‘Friends in high places?’ New York judge questions why FIFA has not banned Del Nero

December 12 – The judge in the FIFAGate trial in New York has deepened the intrigue over why current Brazilian football boss Marco del Nero is still at large even though he is one of those indicted, suggesting he might have “friends in high places”.

Last month  a former accountant working with Argentina-based marketing firm Torneos y Competencias  testified  how he handled the payment of millions of dollars in bribes to powerful south American officials in exchange for the rights to broadcast tournaments and matches – one of those officials being Del Nero who, remarkably, has not been banned by FIFA like so many other powerbrokers, not least his on-trial predecessor Jose Maria Marin.

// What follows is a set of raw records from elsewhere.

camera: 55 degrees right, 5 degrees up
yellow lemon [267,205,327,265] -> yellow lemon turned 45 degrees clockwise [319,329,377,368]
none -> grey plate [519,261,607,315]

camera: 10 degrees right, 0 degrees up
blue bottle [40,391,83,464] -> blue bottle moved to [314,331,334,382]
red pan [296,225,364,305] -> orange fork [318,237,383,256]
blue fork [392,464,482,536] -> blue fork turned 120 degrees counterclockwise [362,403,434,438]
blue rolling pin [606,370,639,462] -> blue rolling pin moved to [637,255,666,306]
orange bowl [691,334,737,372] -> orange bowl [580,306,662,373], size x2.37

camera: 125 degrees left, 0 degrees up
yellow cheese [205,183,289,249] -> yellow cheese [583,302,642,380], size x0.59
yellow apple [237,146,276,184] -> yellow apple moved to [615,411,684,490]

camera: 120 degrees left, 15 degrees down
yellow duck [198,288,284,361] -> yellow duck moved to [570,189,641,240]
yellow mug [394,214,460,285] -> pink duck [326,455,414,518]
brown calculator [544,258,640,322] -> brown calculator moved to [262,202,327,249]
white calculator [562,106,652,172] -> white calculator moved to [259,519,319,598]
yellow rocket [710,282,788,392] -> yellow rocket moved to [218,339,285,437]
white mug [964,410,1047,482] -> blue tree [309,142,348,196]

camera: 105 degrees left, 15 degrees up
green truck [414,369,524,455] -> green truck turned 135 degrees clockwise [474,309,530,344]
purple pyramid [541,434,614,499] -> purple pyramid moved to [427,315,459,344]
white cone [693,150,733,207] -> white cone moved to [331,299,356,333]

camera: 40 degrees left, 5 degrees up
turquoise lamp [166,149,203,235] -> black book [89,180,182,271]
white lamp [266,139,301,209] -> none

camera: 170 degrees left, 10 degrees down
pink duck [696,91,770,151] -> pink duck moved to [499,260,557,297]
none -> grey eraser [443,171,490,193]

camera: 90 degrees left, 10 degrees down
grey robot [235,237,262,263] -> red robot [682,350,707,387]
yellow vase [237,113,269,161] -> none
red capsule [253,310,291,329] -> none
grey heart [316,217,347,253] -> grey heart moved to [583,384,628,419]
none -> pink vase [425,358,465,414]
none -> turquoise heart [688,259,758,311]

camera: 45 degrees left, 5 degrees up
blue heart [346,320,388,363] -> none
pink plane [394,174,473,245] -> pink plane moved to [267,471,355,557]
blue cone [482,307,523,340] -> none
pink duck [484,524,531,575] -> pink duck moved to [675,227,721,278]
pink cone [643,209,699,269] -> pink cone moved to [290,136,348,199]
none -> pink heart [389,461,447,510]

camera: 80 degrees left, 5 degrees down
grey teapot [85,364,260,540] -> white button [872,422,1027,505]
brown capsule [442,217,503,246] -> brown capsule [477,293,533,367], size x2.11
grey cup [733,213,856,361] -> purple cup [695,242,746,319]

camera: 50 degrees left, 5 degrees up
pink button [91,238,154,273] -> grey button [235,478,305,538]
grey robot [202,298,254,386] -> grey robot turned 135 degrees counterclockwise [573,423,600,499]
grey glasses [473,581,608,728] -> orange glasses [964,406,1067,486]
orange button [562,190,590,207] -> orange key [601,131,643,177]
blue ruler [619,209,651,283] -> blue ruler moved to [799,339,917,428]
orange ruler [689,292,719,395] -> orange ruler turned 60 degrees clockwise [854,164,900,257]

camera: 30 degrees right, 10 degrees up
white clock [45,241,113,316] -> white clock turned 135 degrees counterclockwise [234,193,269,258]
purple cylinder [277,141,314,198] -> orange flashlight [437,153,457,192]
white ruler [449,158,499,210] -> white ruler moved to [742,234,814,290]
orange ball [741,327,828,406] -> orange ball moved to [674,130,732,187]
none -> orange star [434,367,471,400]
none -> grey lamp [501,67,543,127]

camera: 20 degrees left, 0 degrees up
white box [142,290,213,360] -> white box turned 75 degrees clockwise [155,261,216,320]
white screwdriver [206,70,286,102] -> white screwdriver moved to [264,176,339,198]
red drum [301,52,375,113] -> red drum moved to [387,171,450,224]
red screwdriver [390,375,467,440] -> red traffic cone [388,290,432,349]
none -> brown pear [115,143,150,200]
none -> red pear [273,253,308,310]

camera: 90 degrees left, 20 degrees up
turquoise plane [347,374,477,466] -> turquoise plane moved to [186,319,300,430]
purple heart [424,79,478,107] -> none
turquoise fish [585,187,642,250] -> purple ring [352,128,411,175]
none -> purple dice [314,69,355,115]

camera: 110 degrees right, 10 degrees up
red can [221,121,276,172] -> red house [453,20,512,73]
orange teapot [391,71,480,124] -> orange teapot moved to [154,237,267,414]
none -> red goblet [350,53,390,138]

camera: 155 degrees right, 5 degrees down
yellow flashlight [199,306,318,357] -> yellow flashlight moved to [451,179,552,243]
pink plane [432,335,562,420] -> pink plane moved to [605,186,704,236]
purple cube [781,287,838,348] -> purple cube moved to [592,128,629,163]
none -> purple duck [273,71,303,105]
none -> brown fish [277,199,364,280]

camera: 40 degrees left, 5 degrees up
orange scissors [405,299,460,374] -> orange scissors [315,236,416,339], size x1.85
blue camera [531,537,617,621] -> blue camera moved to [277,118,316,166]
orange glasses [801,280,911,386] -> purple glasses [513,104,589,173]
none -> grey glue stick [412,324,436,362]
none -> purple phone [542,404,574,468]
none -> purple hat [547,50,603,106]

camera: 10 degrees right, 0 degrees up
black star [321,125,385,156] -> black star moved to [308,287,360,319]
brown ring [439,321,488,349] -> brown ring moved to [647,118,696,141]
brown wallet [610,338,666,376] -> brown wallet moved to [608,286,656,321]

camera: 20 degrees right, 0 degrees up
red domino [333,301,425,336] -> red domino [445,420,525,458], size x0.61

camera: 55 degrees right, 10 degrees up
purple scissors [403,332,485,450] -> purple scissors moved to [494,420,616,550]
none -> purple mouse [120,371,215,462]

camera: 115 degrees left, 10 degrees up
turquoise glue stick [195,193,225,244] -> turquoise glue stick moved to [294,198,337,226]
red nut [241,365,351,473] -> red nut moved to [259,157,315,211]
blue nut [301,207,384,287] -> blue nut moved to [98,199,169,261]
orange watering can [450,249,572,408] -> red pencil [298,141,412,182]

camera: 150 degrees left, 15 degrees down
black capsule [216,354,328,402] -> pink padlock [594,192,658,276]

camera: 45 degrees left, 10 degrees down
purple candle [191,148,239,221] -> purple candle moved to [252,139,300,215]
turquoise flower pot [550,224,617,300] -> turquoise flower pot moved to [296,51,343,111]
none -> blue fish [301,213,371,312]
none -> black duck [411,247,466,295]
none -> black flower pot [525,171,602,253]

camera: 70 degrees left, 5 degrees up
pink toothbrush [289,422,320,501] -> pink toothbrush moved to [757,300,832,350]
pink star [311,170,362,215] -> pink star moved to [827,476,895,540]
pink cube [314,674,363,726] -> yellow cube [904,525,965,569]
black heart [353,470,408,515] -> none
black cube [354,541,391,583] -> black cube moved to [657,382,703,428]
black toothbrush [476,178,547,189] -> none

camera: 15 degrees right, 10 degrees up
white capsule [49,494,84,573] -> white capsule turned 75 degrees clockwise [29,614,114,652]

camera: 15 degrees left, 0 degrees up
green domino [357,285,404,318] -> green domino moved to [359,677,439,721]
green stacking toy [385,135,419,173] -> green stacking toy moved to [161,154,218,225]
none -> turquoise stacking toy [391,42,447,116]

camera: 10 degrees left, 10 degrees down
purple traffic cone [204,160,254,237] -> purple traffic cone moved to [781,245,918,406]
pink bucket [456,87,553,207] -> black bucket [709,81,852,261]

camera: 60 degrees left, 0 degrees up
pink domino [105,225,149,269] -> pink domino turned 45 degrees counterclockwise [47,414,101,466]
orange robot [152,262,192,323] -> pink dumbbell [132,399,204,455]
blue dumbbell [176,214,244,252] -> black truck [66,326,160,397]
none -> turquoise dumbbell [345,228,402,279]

Judge Pamela Chen made her remark in response to Marin’s attorney Jim Mitchell following a strategy of blaming Del Nero for the crimes that Marin is accused of and insisting his client was a mere bit-player in the $200 million corruption scandal.

Marin was one of those arrested in Zurich in May 2015, charged with seven counts of corruption, and was later extradited to the USA. Del Nero, who was also in Zurich, managed to fly back to Brazil, which has no extradition treaty with the US, and has remained there ever since as he maintains his innocence.

On Monday, Mitchell questioned US Internal Revenue Service agent Steve Berryman as to why Marin had been sanctioned but Del Nero hadn’t.

Prosecutor Samuel Nitze responded that Berryman “could not know the criteria that led to FIFA banning Marin, but not Del Nero.”

Judge Chen then intervened, admonishing Mitchell for drawing inferences about why Del Nero was still in his job. Having sent the jury out of the court, she commented: “Who knows what it means? Maybe Del Nero has friends in high places.”